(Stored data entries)
○ ○ ○ ○ ○
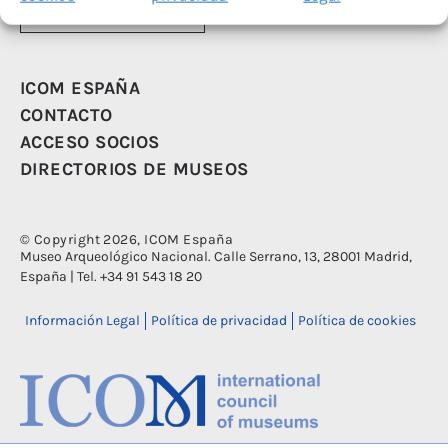
Acceso Socios
ICOM ESPAÑA
CONTACTO
ACCESO SOCIOS
DIRECTORIOS DE MUSEOS
© Copyright 2026, ICOM España
Museo Arqueológico Nacional. Calle Serrano, 13, 28001 Madrid,
España | Tel. +34 91 543 18 20
Información Legal
Política de privacidad
Política de cookies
○ ○ ○ ○ ○
* Task to carry out *
Rewrite the text of the items with "Normativa" in place of each occurrence of "Política", keeping everything else unchanged. Leave the pictures out of the answer.

* Answer section *
Acceso Socios
ICOM ESPAÑA
CONTACTO
ACCESO SOCIOS
DIRECTORIOS DE MUSEOS
© Copyright 2026, ICOM España
Museo Arqueológico Nacional. Calle Serrano, 13, 28001 Madrid,
España | Tel. +34 91 543 18 20
Información Legal
Normativa de privacidad
Normativa de cookies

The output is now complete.